Tarefa proposta -
No trecho sobre o trote universitário, liste todas as ações dos veteranos enquanto os calouros vão de carro em carro pedindo dinheiro no semáforo.

Trecho do texto -
★ ★ ★
Por Oz Iazdi, para Desacato.info.
Vamos começar esse texto com um pequeno exercício de faz de conta. Pense que você acabou de passar no vestibular de uma excelente universidade, está todo feliz e contente, já fazendo os preparativos para iniciar sua jornada estudantil no ensino superior. Chega o dia da matrícula e, como é de praxe, alguns veteranos estão lá para te atormentar um pouco. Ótimo. Você entra na brincadeira, pinta o rosto e vai com todo o pessoal até um semáforo movimentado da cidade. Está um sol de rachar a cabeça, mas o esquema todo mundo já conhece: você e os outros calouros vão indo de carro em carro para pedir dinheiro, ao passo que os veteranos ficam ali na sombra só coordenando os inexperientes pedintes e esperando a coleta da grana enquanto bebem alguma coisa suspeita. Chega o final do dia e o dinheiro é revertido em uma quantidade razoável de álcool e mais alguns complementos necessários para uma boa festa de confraternização. Como seus veteranos são um pouco cruéis, determinam que os calouros só podem beber pinga, e daquela mais barata possível. Eles, por outro lado, têm acesso a algumas bebidas de ordem superior, embora você perceba que um ou outro ainda prefira entrar na onda da pinga junto com os novatos. A princípio, isso te parece um pouco injusto, já que foram você e seus amigos que coletaram todo o dinheiro. No impulso, você até tenta pegar um copo de uma maravilhosa vodca russa na festa, mas um dos veteranos percebe sua atitude contestadora e toma bruscamente o copo da sua mão, derrubando um pouco de bebida na sua camiseta. Você fica nervoso por um tempo, mas acaba por perceber que essas regras e práticas acontecem com certa frequência nos trotes, sendo algo quase natural. Diante disso, você deixa suas preocupações de lado e se diverte, mas acaba passando um pouco do ponto e, no dia seguinte, ganha de recompensa uma dor de cabeça e um enjoo tão fortes que te deixam arrependido de não ter ido um pouco mais devagar. Afinal, a pinga realmente era de péssima qualidade. Que pena, meu caro jovem!
★ ★ ★
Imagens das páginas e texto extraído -
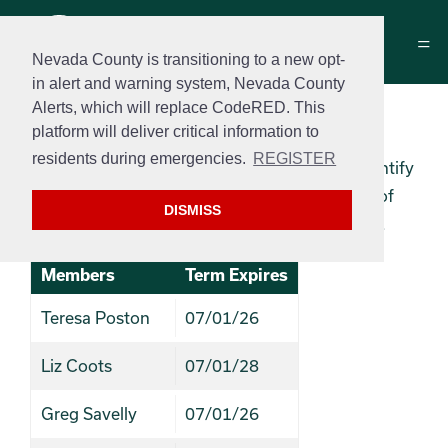
Nevada County is transitioning to a new opt-
in alert and warning system, Nevada County
Alerts, which will replace CodeRED. This
Historical Commission
platform will deliver critical information to
residents during emergencies.
REGISTER
The Historical Commission’s function is to identify
and verify historical resources within the City of
DISMISS
Grass Valley and encourage their preservation.
Members
Term Expires
Teresa Poston
07/01/26
Liz Coots
07/01/28
Greg Savelly
07/01/26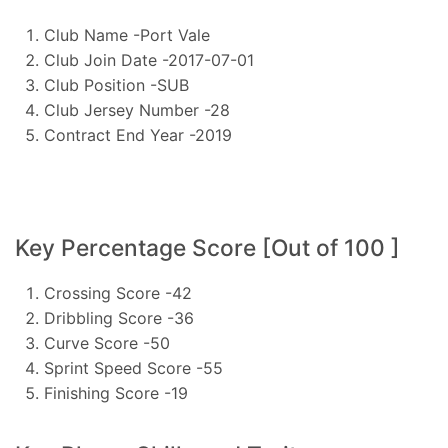
Club Name -Port Vale
Club Join Date -2017-07-01
Club Position -SUB
Club Jersey Number -28
Contract End Year -2019
Key Percentage Score [Out of 100 ]
Crossing Score -42
Dribbling Score -36
Curve Score -50
Sprint Speed Score -55
Finishing Score -19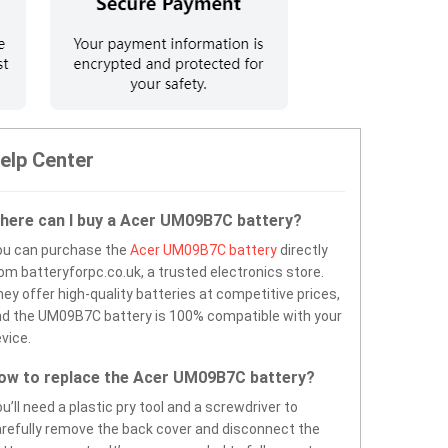
elp Center
here can I buy a Acer UM09B7C battery?
ou can purchase the
Acer UM09B7C battery
directly
om batteryforpc.co.uk, a trusted electronics store.
ey offer high-quality batteries at competitive prices,
d the UM09B7C battery is 100% compatible with your
vice.
ow to replace the Acer UM09B7C battery?
u’ll need a plastic pry tool and a screwdriver to
refully remove the back cover and disconnect the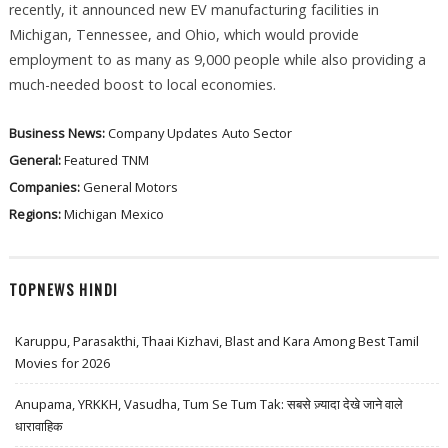
recently, it announced new EV manufacturing facilities in
Michigan, Tennessee, and Ohio, which would provide
employment to as many as 9,000 people while also providing a
much-needed boost to local economies.
Business News:
Company Updates
Auto Sector
General:
Featured
TNM
Companies:
General Motors
Regions:
Michigan
Mexico
TOPNEWS HINDI
Karuppu, Parasakthi, Thaai Kizhavi, Blast and Kara Among Best Tamil
Movies for 2026
Anupama, YRKKH, Vasudha, Tum Se Tum Tak: सबसे ज़्यादा देखे जाने वाले
धारावाहिक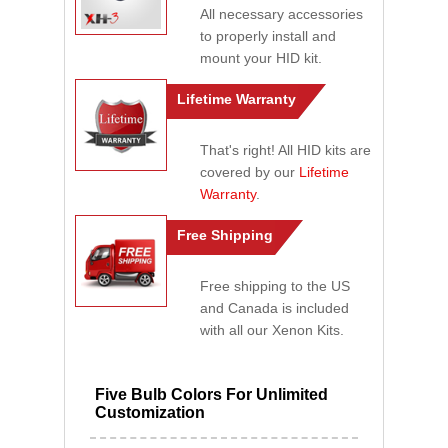
All necessary accessories
to properly install and
mount your HID kit.
Lifetime Warranty
That's right! All HID kits are
covered by our
Lifetime
Warranty
.
Free Shipping
Free shipping to the US
and Canada is included
with all our Xenon Kits.
Five Bulb Colors For Unlimited
Customization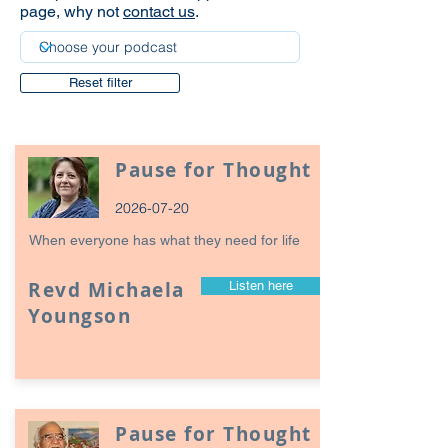
page, why not
contact us
.
Reset filter
Pause for Thought
2026-07-20
When everyone has what they need for life
Revd Michaela
Listen here
Youngson
Pause for Thought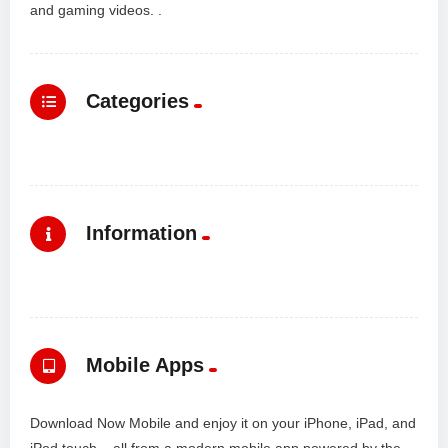
and gaming videos. .
Categories
Information
Mobile Apps
Download Now Mobile and enjoy it on your iPhone, iPad, and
★ ★ ★
Resposta -
- Ficam na sombra.
- Coordenam os inexperientes pedintes.
- Esperam a coleta da grana.
- Bebem alguma coisa suspeita.